After discovering and isolating the specialized natural killer cells in vitro - in cell culture - Pavlakis and his co-authors followed their fate in vivo - in the blood of HIV-positive patients on HAART. "We did two things in the patients," he recounted. "We separated their NK and T cells by laboratory methods, and tested them to see whether they had the virus integrated into their viral DNA. The answer was yes: All the patients had virus in their NK cells, and in their T cells. Then we said: Okay, we can find the viral DNA, but are we able to rescue the virus from these cells?' That answer, too, was yes: We could recover virus from their T cells, and NK cells.
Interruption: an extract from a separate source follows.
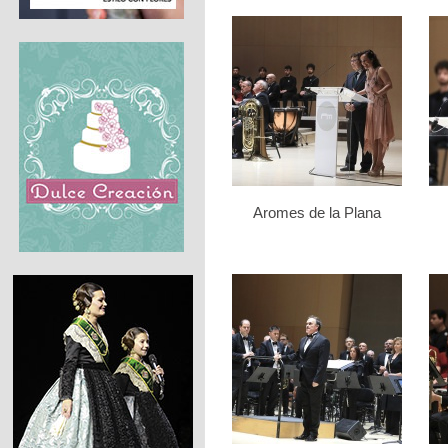
Aromes de la Plana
This told us that in these patients, despite the HAART drug treatment, we had not solved the problem; we still found infected NK cells."
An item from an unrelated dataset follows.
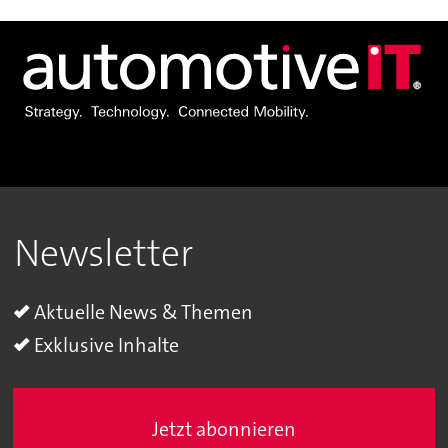
Newsletter
Aktuelle News & Themen
Exklusive Inhalte
Jetzt abonnieren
Tackling Humongous Worldwide Pandemic'
"Of course," Pavlakis pointed out, "the problem in AIDS is that once you stop the drug the virus comes right back. That's why you need to continuously provide this kind of heavy drug regimen. If one could find a way to eliminate long-term viral reservoirs, that would be a tremendous step for AIDS research and treatment. I don't think we're going to come easily to that stage," he added, "but the first thing we have to do is at least describe the boundaries of the problem. Where is the virus that remains? That's one of the main questions our PNAS paper addresses.
"We have a very happy collaboration with the co-authors, our clinical colleagues," Pavlakis allowed, "and we hope to greatly expand this patient study. Despite all the attention and efforts in the AIDS field, there is still a tremendous possibility for new types of drugs against that disease. It continues to be a humongous worldwide pandemic. AIDS numbers keep going up. I'm not the first one to sound the alarm, but we should not forget that we have not conquered AIDS. We are in desperate need of better therapies, and I think that the biotech business has tremendous opportunities, even today, to come up with new drugs. So AIDS should not be overlooked. There is still a tremendous problem."
Pavlakis concluded: "We recently signed an agreement with Wyeth for DNA vaccines against AIDS."